この取引は、StarkWareのアプリケーション部門ゼネラルマネージャーを務めるアビフ・レヴィ(Avihu Levy)氏が設計したQSB方式を使ったものです。レヴィ氏は2026年4月に関連論文を公開しており、その後、StarkWareのエンジニアであるトメル・ギラディ(Tomer Giladi)氏が実装を仕上げました。

仕組みは、楕円曲線暗号に依存する通常の署名に、ハッシュ関数ベースの追加ロックを重ねる形です。

Binohashを基にした署名グラインディングを用い、量子コンピュータがShorのアルゴリズムで楕円曲線暗号を破る事態に備えつつ、保護の中核をRIPEMD-160ベースのハッシュへ移します。

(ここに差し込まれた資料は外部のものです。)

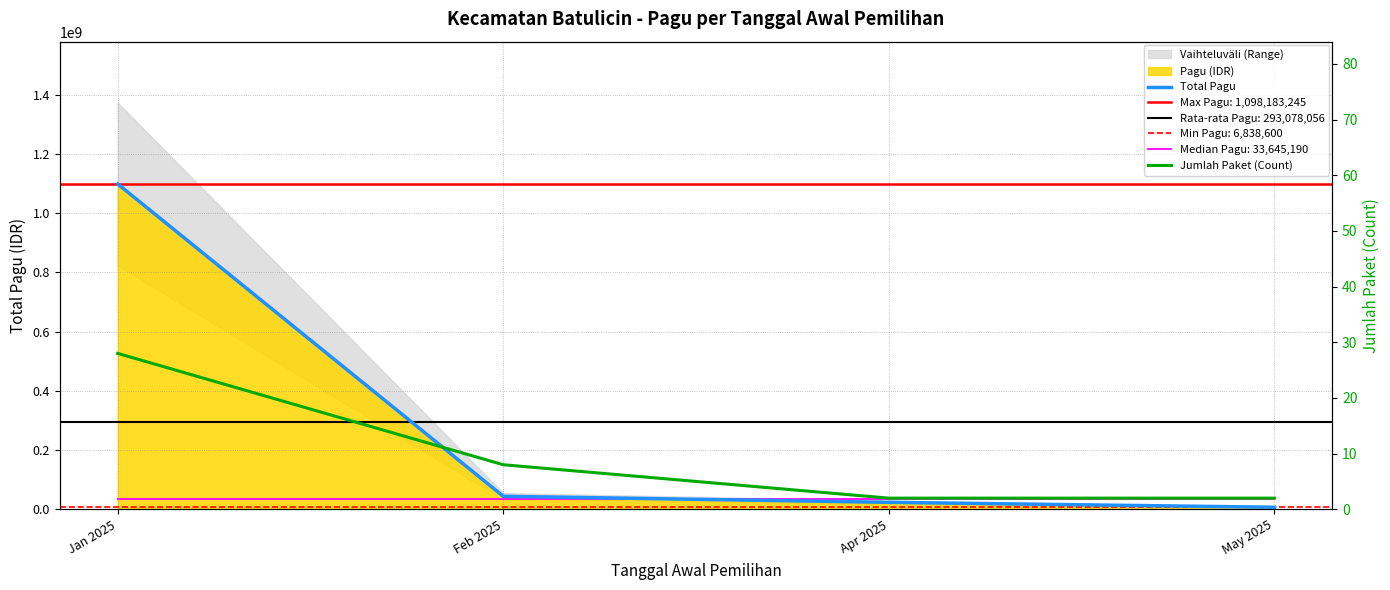

List the series in order of their peak value, lowest first.

Jumlah Paket (Count), Total Pagu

StarkWareによれば、この方式の安全性は約118ビットの二次原像耐性に依存すると説明しています。

今回の特徴は、Bitcoinのプロトコル変更やソフトフォークを前提にしない点です。既存のlegacy Scriptの制約内で動作し、201オペコード、10,000バイトの範囲に収まるよう設計されました。一方で取引形式は非標準のため、通常の中継経路ではなく、MARA Slipstreamを通じてマイナーに直接送られ、採掘されました。

実行コストは、オフチェーンで必要になるGPU計算を含めて数百ドル規模とされます。イーライ・ベン・サッソン(Eli Ben-Sasson)最高経営責任者は、これがレヴィ氏の「情熱プロジェクト」だったとしたうえで、「今日の成功した取引がビットコインにもたらすのは、ソフトフォークが起きる前でも保有資産を保護できるという安心感だ」と述べました。